Akshara Gowda (born Harini Gowda in Bangalore, Karnataka) is an Indian actress who has appeared in Tamil, Hindi and Kannada films.

Personal life
In April 2011, Akshara Gowda was linked to Indian cricketer Yuvraj Singh. However, Gowda immediately denied it and said it was mere media imagination.

In a 2017 interview, Gowda spoke about her personal experience of overcoming depression.

Career

Akshara made her debut in the Tamil film Uyarthiru 420 (2011) She played a role in the festival Hindi film Chitkabrey - The Shades of Grey the same year. She also made a special appearance in the  Tamil film  with Vijay in Thuppakki (2012) directed by AR Murugadoss. She made her Bollywood debut in Priyadarshan's Rangrezz in 2013. Gowda appeared in Ajith-Vishnuvardhan's Tamil film Arrambam (2013). She became popular by appearing in "Stylish Thamizhachi" song from the same film Arrambam which eventually became instant hit. She is also featured in films like Irumbu Kuthirai (2014), Bogan (2017), Sangili Bungili Kadhava Thorae (2017) and Maayavan (2017).

== Dataset ==
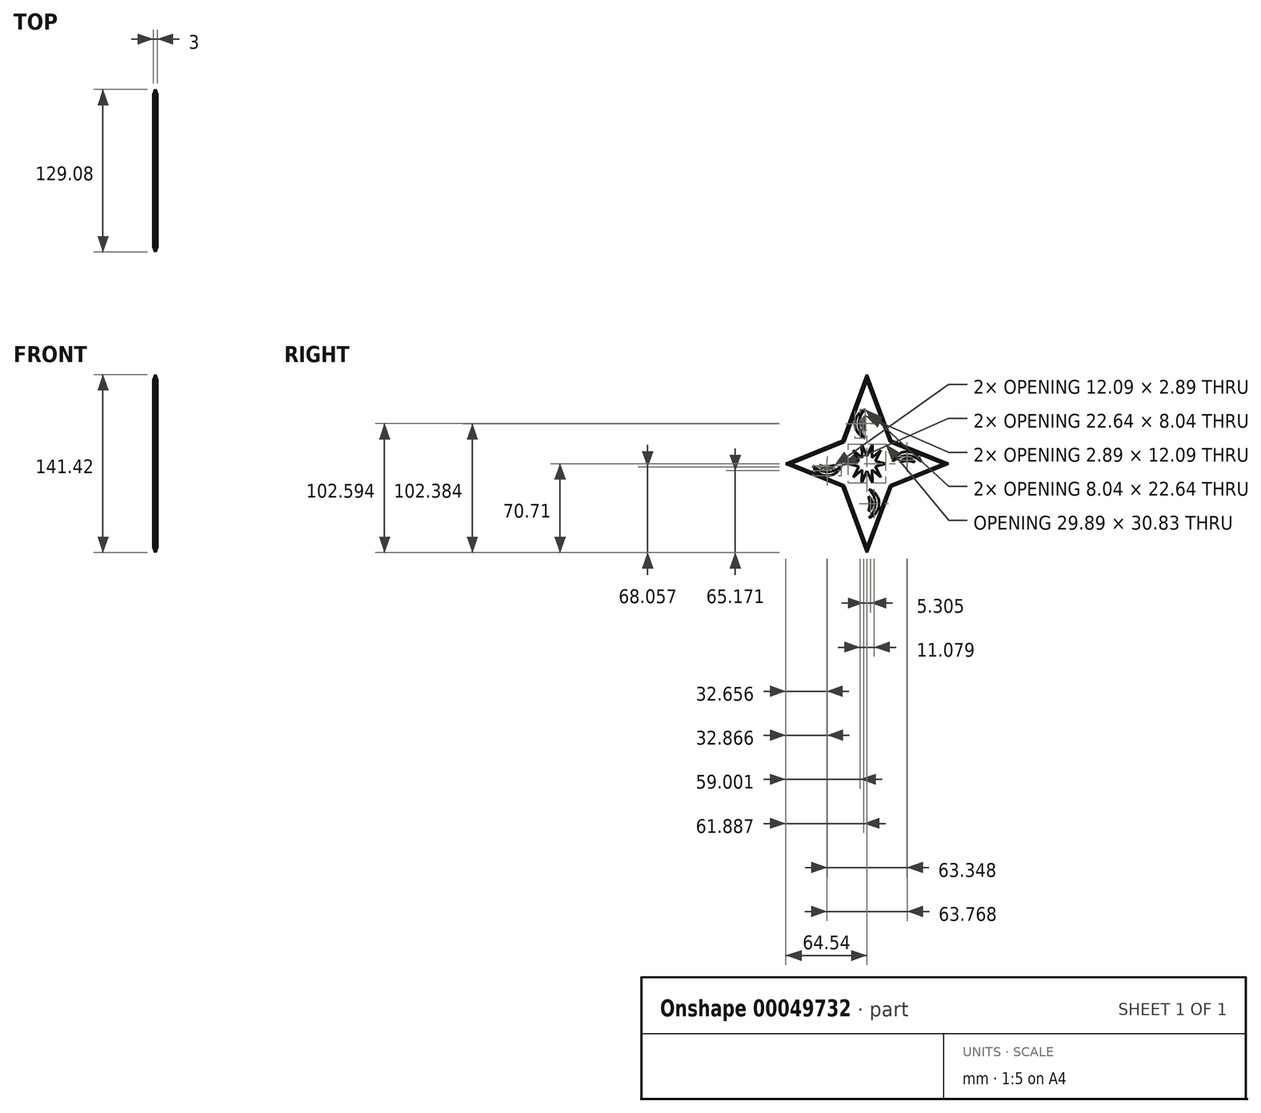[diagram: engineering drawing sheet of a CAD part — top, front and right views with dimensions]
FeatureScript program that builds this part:
annotation { "Feature Type Name" : "Feature", "Feature Type Description" : "" }
export const myFeature = defineFeature(function(context is Context, id is Id, definition is map)
    precondition{}
    {
        {
            var Q0;
            Q0=qCreatedBy(makeId("Right.planeOp"),FACE);
            var sketch = newSketch(context, id + "F0", { "sketchPlane" : qUnion([Q0])});
            skLineSegment(sketch, "E0", {"start": v(0, -70.7) * mm, "end": v(-19.36, -18.32) * mm});
            skLineSegment(sketch, "E1", {"start": v(-19.36, -18.32) * mm, "end": v(-64.54, 0) * mm});
            skLineSegment(sketch, "E2.MirrorCS", {"start": v(0, -70.7) * mm, "end": v(19.36, -18.32) * mm});
            skLineSegment(sketch, "E3.MirrorCS", {"start": v(19.36, -18.32) * mm, "end": v(64.54, 0) * mm});
            skLineSegment(sketch, "E4.MirrorCS", {"start": v(-19.36, 18.32) * mm, "end": v(-64.54, 0) * mm});
            skLineSegment(sketch, "E5.MirrorCS", {"start": v(0, 70.7) * mm, "end": v(-19.36, 18.32) * mm});
            skLineSegment(sketch, "E6.MirrorCS", {"start": v(0, 70.7) * mm, "end": v(19.36, 18.32) * mm});
            skLineSegment(sketch, "E7.MirrorCS", {"start": v(19.36, 18.32) * mm, "end": v(64.54, 0) * mm});
            skSolve(sketch);
        }
        {
            var Q0;
            Q0 = qSketchRegion(id + "F0", true);
            extrude(context, id + "F1", {"entities" : qUnion([Q0]), "depth" : 3 * mm});
        }
        {
            var Q0;
            Q0=makeQuery(id+"F1.opExtrude","CAP_EDGE",EDGE,{"disambiguationData":[OSD([sQuery(id+"F0.wireOp",EDGE,"E4.MirrorCS")])],"isStart":false});
            var Q1;
            Q1=makeQuery(id+"F1.opExtrude","CAP_EDGE",EDGE,{"disambiguationData":[OSD([sQuery(id+"F0.wireOp",EDGE,"E5.MirrorCS")])],"isStart":false});
            var Q2;
            Q2=makeQuery(id+"F1.opExtrude","CAP_EDGE",EDGE,{"disambiguationData":[OSD([sQuery(id+"F0.wireOp",EDGE,"E5.MirrorCS")])],"isStart":true});
            var Q3;
            Q3=makeQuery(id+"F1.opExtrude","CAP_EDGE",EDGE,{"disambiguationData":[OSD([sQuery(id+"F0.wireOp",EDGE,"E4.MirrorCS")])],"isStart":true});
            var Q4;
            Q4=makeQuery(id+"F1.opExtrude","CAP_EDGE",EDGE,{"disambiguationData":[OSD([sQuery(id+"F0.wireOp",EDGE,"E1")])],"isStart":true});
            var Q5;
            Q5=makeQuery(id+"F1.opExtrude","CAP_EDGE",EDGE,{"disambiguationData":[OSD([sQuery(id+"F0.wireOp",EDGE,"E1")])],"isStart":false});
            var Q6;
            Q6=makeQuery(id+"F1.opExtrude","CAP_EDGE",EDGE,{"disambiguationData":[OSD([sQuery(id+"F0.wireOp",EDGE,"E0")])],"isStart":true});
            var Q7;
            Q7=makeQuery(id+"F1.opExtrude","CAP_EDGE",EDGE,{"disambiguationData":[OSD([sQuery(id+"F0.wireOp",EDGE,"E0")])],"isStart":false});
            var Q8;
            Q8=makeQuery(id+"F1.opExtrude","CAP_EDGE",EDGE,{"disambiguationData":[OSD([sQuery(id+"F0.wireOp",EDGE,"E2.MirrorCS")])],"isStart":false});
            var Q9;
            Q9=makeQuery(id+"F1.opExtrude","CAP_EDGE",EDGE,{"disambiguationData":[OSD([sQuery(id+"F0.wireOp",EDGE,"E2.MirrorCS")])],"isStart":true});
            var Q10;
            Q10=makeQuery(id+"F1.opExtrude","CAP_EDGE",EDGE,{"disambiguationData":[OSD([sQuery(id+"F0.wireOp",EDGE,"E3.MirrorCS")])],"isStart":false});
            var Q11;
            Q11=makeQuery(id+"F1.opExtrude","CAP_EDGE",EDGE,{"disambiguationData":[OSD([sQuery(id+"F0.wireOp",EDGE,"E3.MirrorCS")])],"isStart":true});
            var Q12;
            Q12=makeQuery(id+"F1.opExtrude","CAP_EDGE",EDGE,{"disambiguationData":[OSD([sQuery(id+"F0.wireOp",EDGE,"E6.MirrorCS")])],"isStart":true});
            var Q13;
            Q13=makeQuery(id+"F1.opExtrude","CAP_EDGE",EDGE,{"disambiguationData":[OSD([sQuery(id+"F0.wireOp",EDGE,"E6.MirrorCS")])],"isStart":false});
            var Q14;
            Q14=makeQuery(id+"F1.opExtrude","CAP_EDGE",EDGE,{"disambiguationData":[OSD([sQuery(id+"F0.wireOp",EDGE,"E7.MirrorCS")])],"isStart":false});
            var Q15;
            Q15=makeQuery(id+"F1.opExtrude","CAP_EDGE",EDGE,{"disambiguationData":[OSD([sQuery(id+"F0.wireOp",EDGE,"E7.MirrorCS")])],"isStart":true});
            chamfer(context, id + "F2", {"entities" : qUnion([Q0, Q1, Q2, Q3, Q4, Q5, Q6, Q7, Q8, Q9, Q10, Q11, Q12, Q13, Q14, Q15]), "width" : 1.5 * mm, "tangentPropagation" : true});
        }
        {
            var Q0;
            Q0=qCreatedBy(makeId("Right.planeOp"),FACE);
            var sketch = newSketch(context, id + "F3", { "sketchPlane" : qUnion([Q0])});
            skLineSegment(sketch, "E8", {"start": v(0, -5.89) * mm, "end": v(4.3, -15.41) * mm});
            skLineSegment(sketch, "E9", {"start": v(4.3, -15.41) * mm, "end": v(4.11, -4.76) * mm});
            skLineSegment(sketch, "E10.MirrorCS", {"start": v(0, -5.89) * mm, "end": v(-4.3, -15.41) * mm});
            skLineSegment(sketch, "E11.MirrorCS", {"start": v(-4.3, -15.41) * mm, "end": v(-4.11, -4.76) * mm});
            skLineSegment(sketch, "E12.MirrorCS", {"start": v(-4.3, 15.41) * mm, "end": v(-4.11, 4.76) * mm});
            skLineSegment(sketch, "E13.MirrorCS", {"start": v(0, 5.89) * mm, "end": v(-4.3, 15.41) * mm});
            skLineSegment(sketch, "E14.MirrorCS", {"start": v(0, 5.89) * mm, "end": v(4.3, 15.41) * mm});
            skLineSegment(sketch, "E15.MirrorCS", {"start": v(4.3, 15.41) * mm, "end": v(4.11, 4.76) * mm});
            skLineSegment(sketch, "E16", {"start": v(-4.11, -4.76) * mm, "end": v(-10.84, -10.74) * mm});
            skLineSegment(sketch, "E17", {"start": v(-10.84, -10.74) * mm, "end": v(-6.54, -2.15) * mm});
            skLineSegment(sketch, "E18", {"start": v(-6.54, -2.15) * mm, "end": v(-14.95, 0) * mm});
            skLineSegment(sketch, "E19.MirrorCS", {"start": v(-6.54, 2.15) * mm, "end": v(-14.95, 0) * mm});
            skLineSegment(sketch, "E20.MirrorCS", {"start": v(-10.84, 10.74) * mm, "end": v(-6.54, 2.15) * mm});
            skLineSegment(sketch, "E21.MirrorCS", {"start": v(-4.11, 4.76) * mm, "end": v(-10.84, 10.74) * mm});
            skLineSegment(sketch, "E22.MirrorCS", {"start": v(6.54, 2.15) * mm, "end": v(14.95, 0) * mm});
            skLineSegment(sketch, "E23.MirrorCS", {"start": v(10.84, 10.74) * mm, "end": v(6.54, 2.15) * mm});
            skLineSegment(sketch, "E24.MirrorCS", {"start": v(4.11, 4.76) * mm, "end": v(10.84, 10.74) * mm});
            skLineSegment(sketch, "E25.MirrorCS", {"start": v(10.84, -10.74) * mm, "end": v(6.54, -2.15) * mm});
            skLineSegment(sketch, "E26.MirrorCS", {"start": v(4.11, -4.76) * mm, "end": v(10.84, -10.74) * mm});
            skLineSegment(sketch, "E27.MirrorCS", {"start": v(6.54, -2.15) * mm, "end": v(14.95, 0) * mm});
            skSolve(sketch);
        }
        {
            var Q0;
            Q0 = qSketchRegion(id + "F3", true);
            extrude(context, id + "F4", {"entities" : qUnion([Q0]), "operationType" : NewBodyOperationType.REMOVE, "depth" : 25 * mm});
        }
        {
            var Q0;
            Q0=qCreatedBy(makeId("Right.planeOp"),FACE);
            var sketch = newSketch(context, id + "F5", { "sketchPlane" : qUnion([Q0])});
            skArc(sketch, "E28", {"start": v(1.2, -37.93) * mm, "mid": v(4.1, -31.88) * mm, "end": v(1.2, -25.84) * mm});
            skArc(sketch, "E29", {"start": v(1.2, -37.93) * mm, "mid": v(2.13, -31.88) * mm, "end": v(1.2, -25.84) * mm});
            skArc(sketch, "E30", {"start": v(1.52, -43) * mm, "mid": v(9.56, -31.67) * mm, "end": v(1.52, -20.35) * mm});
            skArc(sketch, "E31", {"start": v(1.52, -43) * mm, "mid": v(6.41, -31.67) * mm, "end": v(1.52, -20.35) * mm});
            skArc(sketch, "E32.MirrorCS", {"start": v(-1.2, -37.93) * mm, "mid": v(-4.1, -31.88) * mm, "end": v(-1.2, -25.84) * mm});
            skArc(sketch, "E33.MirrorCS", {"start": v(-1.2, -37.93) * mm, "mid": v(-2.13, -31.88) * mm, "end": v(-1.2, -25.84) * mm});
            skArc(sketch, "E34.MirrorCS", {"start": v(-1.52, -43) * mm, "mid": v(-6.41, -31.67) * mm, "end": v(-1.52, -20.35) * mm});
            skArc(sketch, "E35.MirrorCS", {"start": v(-1.52, -43) * mm, "mid": v(-9.56, -31.67) * mm, "end": v(-1.52, -20.35) * mm});
            skSolve(sketch);
        }
        {
            var Q0;
            Q0=makeQuery(id+"F5.imprint","IMPRINT",FACE,{"disambiguationData":[TD([[makeQuery(id+"F5.imprint","IMPRINT",EDGE,{"derivedFrom":sQuery(id+"F5.wireOp",EDGE,"E34.MirrorCS")}),1.0]])]});
            var Q1;
            Q1=makeQuery(id+"F5.imprint","IMPRINT",FACE,{"disambiguationData":[TD([[makeQuery(id+"F5.imprint","IMPRINT",EDGE,{"derivedFrom":sQuery(id+"F5.wireOp",EDGE,"E32.MirrorCS")}),-1.0]])]});
            var Q2;
            Q2=makeQuery(id+"F5.imprint","IMPRINT",FACE,{"disambiguationData":[TD([[makeQuery(id+"F5.imprint","IMPRINT",EDGE,{"derivedFrom":sQuery(id+"F5.wireOp",EDGE,"E30")}),1.0]])]});
            var Q3;
            Q3=makeQuery(id+"F5.imprint","IMPRINT",FACE,{"disambiguationData":[TD([[makeQuery(id+"F5.imprint","IMPRINT",EDGE,{"derivedFrom":sQuery(id+"F5.wireOp",EDGE,"E28")}),1.0]])]});
            extrude(context, id + "F6", {"entities" : qUnion([Q0, Q1, Q2, Q3]), "operationType" : NewBodyOperationType.REMOVE, "endBound" : BoundingType.THROUGH_ALL, "depth" : 2 * mm});
        }
        {
            var Q0;
            Q0=qCreatedBy(makeId("Front.planeOp"),FACE);
            var sketch = newSketch(context, id + "F7", { "sketchPlane" : qUnion([Q0])});
            skLineSegment(sketch, "E36", {"start": v(0, 0) * mm, "end": v(-49.38, 0) * mm});
            skSolve(sketch);
        }
        {
            var Q0;
            Q0=makeQuery(id+"F1.opExtrude","SWEPT_BODY",BODY,{"disambiguationData":[OSD([sQuery(id+"F0.wireOp",EDGE,"E0"),sQuery(id+"F0.wireOp",EDGE,"E1"),sQuery(id+"F0.wireOp",EDGE,"E2.MirrorCS"),sQuery(id+"F0.wireOp",EDGE,"E3.MirrorCS"),sQuery(id+"F0.wireOp",EDGE,"E4.MirrorCS"),sQuery(id+"F0.wireOp",EDGE,"E5.MirrorCS"),sQuery(id+"F0.wireOp",EDGE,"E6.MirrorCS"),sQuery(id+"F0.wireOp",EDGE,"E7.MirrorCS")])]});
            var Q1;
            Q1=makeQuery(id+"F6.boolean.opBoolean","COPY",FACE,{"derivedFrom":makeQuery(id+"F6.opExtrude","SWEPT_FACE",FACE,{"disambiguationData":[OSD([sQuery(id+"F5.wireOp",EDGE,"E35.MirrorCS")])]})});
            var Q2;
            Q2=makeQuery(id+"F6.boolean.opBoolean","COPY",FACE,{"derivedFrom":makeQuery(id+"F6.opExtrude","SWEPT_FACE",FACE,{"disambiguationData":[OSD([sQuery(id+"F5.wireOp",EDGE,"E32.MirrorCS")])]})});
            var Q3;
            Q3=makeQuery(id+"F6.boolean.opBoolean","COPY",FACE,{"derivedFrom":makeQuery(id+"F6.opExtrude","SWEPT_FACE",FACE,{"disambiguationData":[OSD([sQuery(id+"F5.wireOp",EDGE,"E29")])]})});
            var Q4;
            Q4=makeQuery(id+"F6.boolean.opBoolean","COPY",FACE,{"derivedFrom":makeQuery(id+"F6.opExtrude","SWEPT_FACE",FACE,{"disambiguationData":[OSD([sQuery(id+"F5.wireOp",EDGE,"E31")])]})});
            var Q5;
            Q5=makeQuery(id+"F6.boolean.opBoolean","COPY",FACE,{"derivedFrom":makeQuery(id+"F6.opExtrude","SWEPT_FACE",FACE,{"disambiguationData":[OSD([sQuery(id+"F5.wireOp",EDGE,"E34.MirrorCS")])]})});
            var Q6;
            Q6=makeQuery(id+"F6.boolean.opBoolean","COPY",FACE,{"derivedFrom":makeQuery(id+"F6.opExtrude","SWEPT_FACE",FACE,{"disambiguationData":[OSD([sQuery(id+"F5.wireOp",EDGE,"E33.MirrorCS")])]})});
            var Q7;
            Q7=makeQuery(id+"F6.boolean.opBoolean","COPY",FACE,{"derivedFrom":makeQuery(id+"F6.opExtrude","SWEPT_FACE",FACE,{"disambiguationData":[OSD([sQuery(id+"F5.wireOp",EDGE,"E28")])]})});
            var Q8;
            Q8=makeQuery(id+"F6.boolean.opBoolean","COPY",FACE,{"derivedFrom":makeQuery(id+"F6.opExtrude","SWEPT_FACE",FACE,{"disambiguationData":[OSD([sQuery(id+"F5.wireOp",EDGE,"E30")])]})});
            var Q9;
            Q9=sQuery(id+"F7.wireOp",EDGE,"E36");
            circularPattern(context, id + "F8", {"operationType" : NewBodyOperationType.REMOVE, "faces" : qUnion([Q1, Q2, Q3, Q4, Q5, Q6, Q7, Q8]), "axis" : qUnion([Q9]), "angle" : 360 * degree, "instanceCount" : 4, "equalSpace" : true, "patternType" : PatternType.FACE});
        }
    });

== Request ==
Copy out the full text on actress Akshara Gowda word for word, from its opening line through the list of her films.

== In response ==
Akshara Gowda (born Harini Gowda in Bangalore, Karnataka) is an Indian actress who has appeared in Tamil, Hindi and Kannada films.

Personal life
In April 2011, Akshara Gowda was linked to Indian cricketer Yuvraj Singh. However, Gowda immediately denied it and said it was mere media imagination.

In a 2017 interview, Gowda spoke about her personal experience of overcoming depression.

Career

Akshara made her debut in the Tamil film Uyarthiru 420 (2011) She played a role in the festival Hindi film Chitkabrey - The Shades of Grey the same year. She also made a special appearance in the  Tamil film  with Vijay in Thuppakki (2012) directed by AR Murugadoss. She made her Bollywood debut in Priyadarshan's Rangrezz in 2013. Gowda appeared in Ajith-Vishnuvardhan's Tamil film Arrambam (2013). She became popular by appearing in "Stylish Thamizhachi" song from the same film Arrambam which eventually became instant hit. She is also featured in films like Irumbu Kuthirai (2014), Bogan (2017), Sangili Bungili Kadhava Thorae (2017) and Maayavan (2017).